Éste ya había sido enterado de la muerte de su hijo a manos mías y me mandó un intérprete blanco ofreciéndome cuatro mulas a cambio del bonete, las armas y otras cosas de su hijo, que yo me había guardado. Le contesté que accedería, pero en otra oportunidad, pues en ese momento me era imposible.
Al día siguiente reemprendimos la marcha para reunirnos con el general Crook, que se hallaba acampado al pie del Cloud Peak, sobre las montañas Big Horn (Big Horn Mountains), esperando la llegada del 5.° de Caballería antes de iniciar una acción contra los sioux instalados en alguna parte del Little Big Horn, como le habían informado sus scouts.
Avanzamos rápidamente, y llegamos al campo del general Crook, en Goose Creek, el 3 de agosto. Allí encontré algunos amigos, entre ellos al coronel Royal, recientemente ascendido y al frente del tercer regimiento de caballería. Él me presentó al general Crook, a quien yo no conocía ni siquiera de vista, pero de quien había oído hablar frecuentemente.
Estaba allí también Frank Grouxard, un mestizo que había vivido durante seis años con «Sitting Bull», por lo que conocía la región como su propia casa.

▶ _Alcance del ejercicio_
Transcribe completo y sin cambios el texto sobre la marcha hasta el campamento del general Crook.

▶ _Extractos de registros_
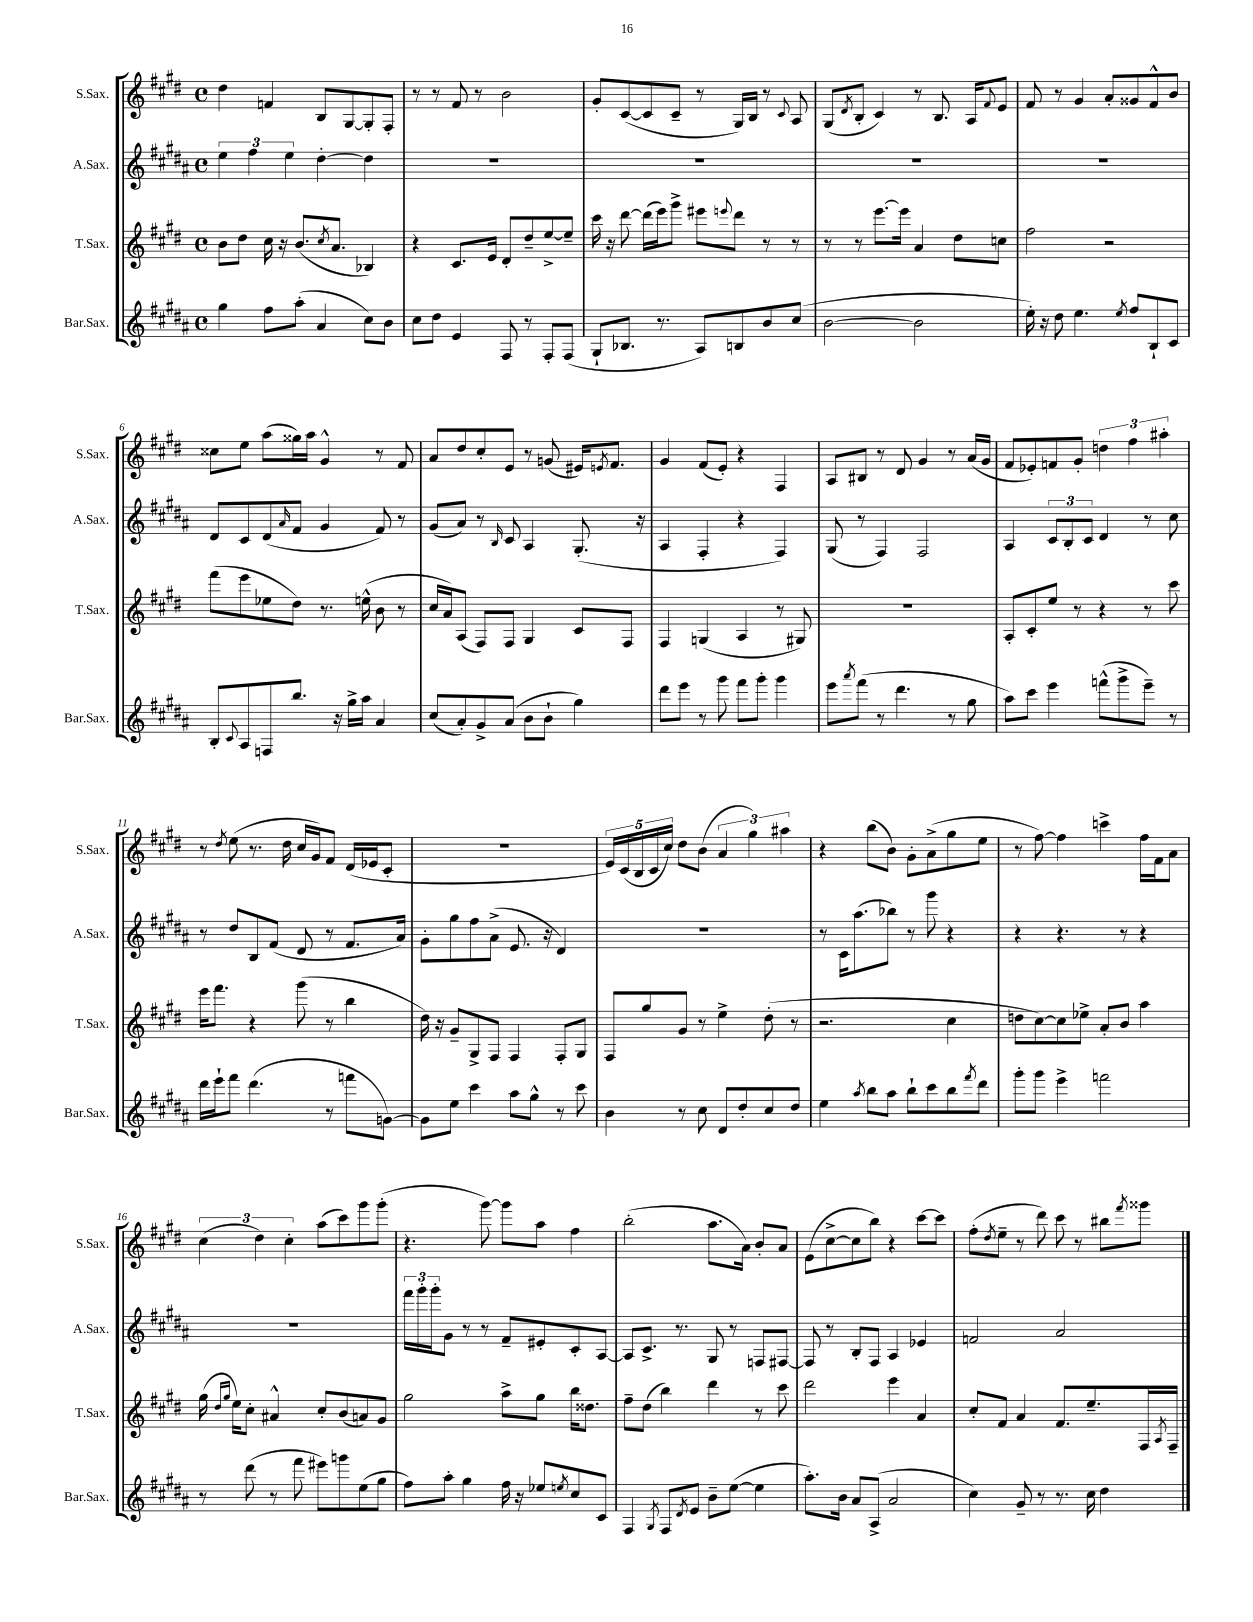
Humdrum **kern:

**kern	**kern	**kern	**kern
*part4	*part3	*part2	*part1
*staff4	*staff3	*staff2	*staff1
*I"Bar.Sax.	*I"T.Sax.	*I"A.Sax.	*I"S.Sax.
*I'Bar.Sax.	*I'T.Sax.	*I'A.Sax.	*I'S.Sax.
*clefG2	*clefG2	*clefG2	*clefG2
*k[f#c#g#d#a#]	*k[f#c#g#d#]	*k[f#c#g#d#a#]	*k[f#c#g#d#]
*M4/4	*M4/4	*M4/4	*M4/4
*met(c)	*met(c)	*met(c)	*met(c)
=1	=1	=1	=1
4gg#\	8b\L	6ee\	4dd#\
.	8dd#\J	.	.
.	.	6ff#\	.
8ff#\L	16cc#\	.	4fn/
.	16r	.	.
.	.	6ee\	.
(8aa#'\J	(8.b/L	.	.
4a#/	.	[4dd#'\	8B/L
.	8qcc#/	.	.
.	8.a/J	.	.
.	.	.	[8G#/
8cc#\L)	4B-X/)	4dd#\]	8G#'/]
8b\J	.	.	8F#'/J
=2	=2	=2	=2
8cc#\L	4r	1r	8r
8dd#\J	.	.	8r
4e/	8.c#/L	.	8f#/
.	.	.	8r
.	16e/Jk	.	.
8F#/	8d#'/L	.	2b\
8r	8dd#~/	.	.
8F#'/L	[8ee^/	.	.
(8F#/J	8ee~/J]	.	.
=3	=3	=3	=3
8G#`/L	16ccc#\	1r	8g#'/L
.	16r	.	.
8.B-X/J	[8ddd#\	.	([8c#/
.	(16ddd#\LL]	.	8c#/]
8.r	16eee\J)	.	.
.	8ggg#^\J	.	8c#~/J
8A#/L)	8eee#X\L	.	8r
.	8qqeeen/	.	.
8Bn/	8ddd#\J	.	16G#/LL)
.	.	.	16B/JJ
8b/	8r	.	8r
.	.	.	8qqc#/
(8cc#/J	8r	.	8A/
=4	=4	=4	=4
[2b\	8r	1r	(8G#/L
.	.	.	8qd#/
.	8r	.	8B'/J
.	[8.eee\L	.	4c#/)
.	16eee\Jk]	.	.
2b\]	4a/	.	8r
.	.	.	8.B/
.	8dd#\L	.	.
.	.	.	16A/KL
.	.	.	8qqf#/
.	8ccn\J	.	8e/J
=5	=5	=5	=5
16ee'\)	2ff#\	1r	8f#/
16r	.	.	.
8dd#\	.	.	8r
4.ee\	.	.	4g#/
.	2r	.	8a'/L
8qee/	.	.	.
8ff#/L	.	.	8g##X/
8B`/	.	.	8f#^^/
8c#/J	.	.	8b/J
!!LO:LB:g=z
=6	=6	=6	=6
8B'/L	(8fff#\L	8d#/L	8cc##X\L
8qqc#/	.	.	.
8A#/	8eee\	8c#/	8ee\J
8Fn/	8ee-X\	(8d#/	(8aa\L
.	.	16qqa#/	.
8.bb/J	8dd#\J)	8f#/J	16gg##X\L)
.	.	.	16aa\JJ
.	8.r	4g#/	4g#^^/
16r	.	.	.
16gg#^\LL	.	.	.
16aa#\JJ	(16een^^\	.	.
4a#/	8b\	8f#/)	8r
.	8r	8r	8f#/
=7	=7	=7	=7
(8cc#/L	16cc#/LL	(8g#/L	8a/L
.	16a/J)	.	.
8a#'/)	(8A/J	8a#/J)	8dd#/
8g#^/	8F#/L)	8r	8cc#'/
.	.	16qqB/	.
(8a#/J	8F#/J	8c#/	8e/J
8b\L	4G#/	4A#/	8r
8b`\J	.	.	(8gn/
4gg#\)	8c#/L	(8.G#'/	16e#X/KL)
.	.	.	8qen/
.	.	.	8.f#/J
.	8F#/J	.	.
.	.	16r	.
=8	=8	=8	=8
8ddd#\L	4F#/	4A#/	4g#/
8eee\J	.	.	.
8r	(4Gn/	4F#'/	(8f#/L
8ggg#\	.	.	8e'/J)
8fff#\L	4A/	4r	4r
8ggg#'\J	.	.	.
4ggg#\	8r	4F#/)	4F#/
.	8G#X/)	.	.
=9	=9	=9	=9
8eee\L	1r	(8G#/	8A/L
8qaaa#/	.	.	.
(8fff#\J	.	8r	8B#X/J
8r	.	4F#/)	8r
4.ddd#\	.	.	8d#/
.	.	2F#/	4g#/
8r	.	.	8r
8gg#\	.	.	(16a/LL
.	.	.	16g#/JJ
=10	=10	=10	=10
8aa#\L)	8A'/L	4A#/	8f#/L
8ccc#\J	8c#'/	.	8e-X'/)
4eee\	8ee/J	12c#/L	8fn/
.	.	12B'/	.
.	8r	.	8g#'/J
.	.	12c#/J	.
(8fffn^^\L	4r	4d#/	6ddn\
8ggg#^\	.	.	.
.	.	.	6ff#\
8eee~\J)	8r	8r	.
.	.	.	6aa#X'\
8r	8ccc#\	8cc#\	.
!!LO:LB:g=z
=11	=11	=11	=11
16ddd#\LL	16eee\KL	8r	8r
16eee`\J	8.fff#\J	.	.
.	.	.	8qdd#/
8fff#\J	.	8dd#/L	(8ee\
(4.ddd#\	4r	8B/	8.r
.	.	(8f#/J	.
.	.	.	16dd#\
.	(8ggg#\	8d#/	16cc#/LL
.	.	.	16g#/J)
8r	8r	8r	8f#/J
8fffn\L	4bb\	8.f#/L	(16d#/LL
.	.	.	16e-X/J
[8gn\J)	.	.	8c#'/J
.	.	16a#/Jk)	.
=12	=12	=12	=12
8g\L]	16dd#\)	8g#'\L	1r
.	16r	.	.
8ee\J	8g#~/L	8gg#\	.
4ccc#\	8G#^/	8ff#\	.
.	8F#/J	(8a#^\J	.
8aa#\L	4F#/	8.e/	.
8gg#^^\J	.	.	.
.	.	16r	.
8r	8F#'/L	4d#/)	.
8ccc#\	8G#/J	.	.
=13	=13	=13	=13
4b\	8F#/L	1r	20e/LL)
.	.	.	(20c#/
.	.	.	20B/
.	8gg#/	.	.
.	.	.	20c#/
.	.	.	20cc#/JJ)
8r	8g#/J	.	8dd#\L
8cc#\	8r	.	(8b\J
8d#/L	4ee^\	.	6a/
8dd#'/	.	.	.
.	.	.	6gg#\)
8cc#/	(8dd#'\	.	.
.	.	.	6aa#X\
8dd#/J	8r	.	.
=14	=14	=14	=14
4ee\	2.r	8r	4r
.	.	16c#\KL	.
.	.	(8.aa#\	.
8qaa#/	.	.	.
8bb\L	.	.	(8bb\L
8aa#\J	.	8bb-X\J)	8b\J)
8bb`\L	.	8r	8g#'\L
8ccc#\	.	8ggg#\	(8a^\
8bb\	4cc#\	4r	8gg#\
8qfff#/	.	.	.
8ddd#\J	.	.	8ee\J
=15	=15	=15	=15
8ggg#'\L	8ddn\L	4r	8r
8ggg#\J	[8cc#\)	.	[8ff#\)
4eee^\	8cc#\]	4.r	4ff#\]
.	8ee-X^\J	.	.
2fffn\	8a'/L	.	4cccn^\
.	8b/J	8r	.
.	4aa\	4r	16ff#\LL
.	.	.	16f#\J
.	.	.	8a\J
!!LO:LB:g=z
=16	=16	=16	=16
8r	(16gg#\	1r	(6cc#\
.	16qqdd#/LL	.	.
.	16qqgg#/JJ	.	.
.	16ee\KL)	.	.
(8ddd#\	8cc#'\J	.	.
.	.	.	6dd#\)
8r	4a#X^^/	.	.
.	.	.	6cc#'\
8fff#\	.	.	.
8eee#X\L)	8cc#'/L	.	(8aa\L
8gggn\	(8b/	.	8ccc#\)
(8ee\	8an/)	.	8ggg#\
8gg#\J	8g#/J	.	(8ggg#'\J
=17	=17	=17	=17
8ff#\L)	2gg#\	24fff#\LL	4.r
.	.	24ggg#'\	.
.	.	24ggg#'\J	.
8aa#'\J	.	8g#\J	.
4gg#\	.	8r	.
.	.	8r	[8ggg#\)
16ff#\	8aa^\L	8f#~/L	8ggg#\L]
16r	.	.	.
8ee-X/L	8gg#\J	8e#X'/	8aa\J
8qeen/	.	.	.
8cc#/	16bb\KL	8c#'/	4ff#\
.	8.dd##X\J	.	.
8c#/J	.	[8A#/J	.
=18	=18	=18	=18
4F#/	8ff#~\L	8A#/L]	(2bb'\
.	(8dd#\J	8.c#^/J	.
8qG#/	.	.	.
8F#/L	4bb\)	.	.
.	.	8.r	.
8qd#/	.	.	.
8e/J	.	.	.
8b~\L	4ddd#\	8G#/	8.aa\L
([8ee\J	.	8r	.
.	.	.	16a\Jk)
4ee\]	8r	8Fn/L	8b'/L
.	8ccc#\	[8F#X/J	8a/J
=19	=19	=19	=19
8.aa#'\L)	2ddd#\	8F#/]	(8e\L
.	.	8r	[8cc#^\
16b\Jk	.	.	.
8a#/L	.	8B'/L	8cc#\]
(8A#^/J	.	8F#/J	8bb\J)
2a#/	4eee\	4A#/	4r
.	4a/	4e-X/	[8ccc#\L
.	.	.	8ccc#\J]
=20	=20	=20	=20
4cc#\)	8cc#'/L	2fn/	(8ff#'\L
.	.	.	8qdd#/
.	8f#/J	.	8ee~\J
8g#~/	4a/	.	8r
8r	.	.	8ddd#\)
8.r	8.f#/L	2a#/	8ccc#\
.	.	.	8r
16cc#\	8.ee~/	.	.
4dd#\	.	.	8bb#X\L
.	.	.	8qfff#/
.	16F#/L	.	8ggg##X\J
.	8qA/	.	.
.	16F#~/JJ	.	.
==	==	==	==
*-	*-	*-	*-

▶ _Resultado obtenido_
Éste ya había sido enterado de la muerte de su hijo a manos mías y me mandó un intérprete blanco ofreciéndome cuatro mulas a cambio del bonete, las armas y otras cosas de su hijo, que yo me había guardado. Le contesté que accedería, pero en otra oportunidad, pues en ese momento me era imposible.
Al día siguiente reemprendimos la marcha para reunirnos con el general Crook, que se hallaba acampado al pie del Cloud Peak, sobre las montañas Big Horn (Big Horn Mountains), esperando la llegada del 5.° de Caballería antes de iniciar una acción contra los sioux instalados en alguna parte del Little Big Horn, como le habían informado sus scouts.
Avanzamos rápidamente, y llegamos al campo del general Crook, en Goose Creek, el 3 de agosto. Allí encontré algunos amigos, entre ellos al coronel Royal, recientemente ascendido y al frente del tercer regimiento de caballería. Él me presentó al general Crook, a quien yo no conocía ni siquiera de vista, pero de quien había oído hablar frecuentemente.
Estaba allí también Frank Grouxard, un mestizo que había vivido durante seis años con «Sitting Bull», por lo que conocía la región como su propia casa.